*** Document excerpt Section Begins ***

L
Laszlo Nagy
psycopg2 is said to be db api 2.0 compilant, but apparent it is buggy.
By default, when I create a cursor with
cur = conn.cursor()
then it creates a cursor that will fetch all rows into memory, even if
you call cur.fetchone() on it. (I tested it, see below.)
I was looking for psycopg2 documentation, but I found nothing. However,
I found some posts telling that named cursors do support fetching a
single row at a time. Here is how to create a named cursor:
cur = conn.cursor('mycursor')
This is very strange, because DB API 2.0 does not have this feature. Why
this feature was created, and how to use it? Not documented.

*** Document excerpt Section Ends ***

**Task instructions**
**a)** Can you write out the stretch of the psycopg2 cursor post from "I was looking" through "it? Not documented."?
**b)** How would you put this sentence from the psycopg2 cursor post into Spanish: "This is very strange, because DB API 2.0 does not have this feature."

*** Dataset section Section Begins ***

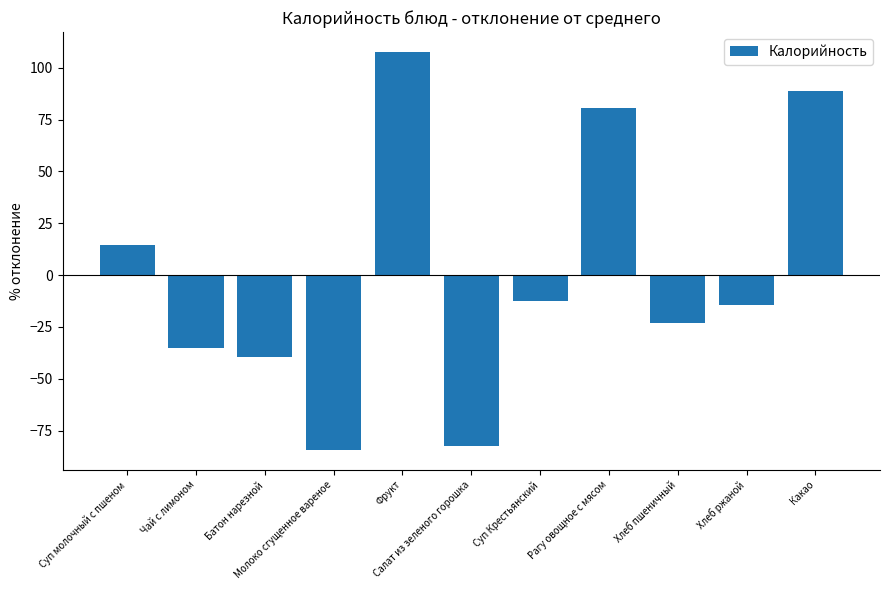

What is the label of the 1st bar from the left?

Суп молочный с пшеном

*** Dataset section Section Ends ***

**Per-task answers**
**a)**
I was looking for psycopg2 documentation, but I found nothing. However,
I found some posts telling that named cursors do support fetching a
single row at a time. Here is how to create a named cursor:
cur = conn.cursor('mycursor')
This is very strange, because DB API 2.0 does not have this feature. Why
this feature was created, and how to use it? Not documented.

**b)** Esto es muy extraño, porque DB API 2.0 no tiene esta función.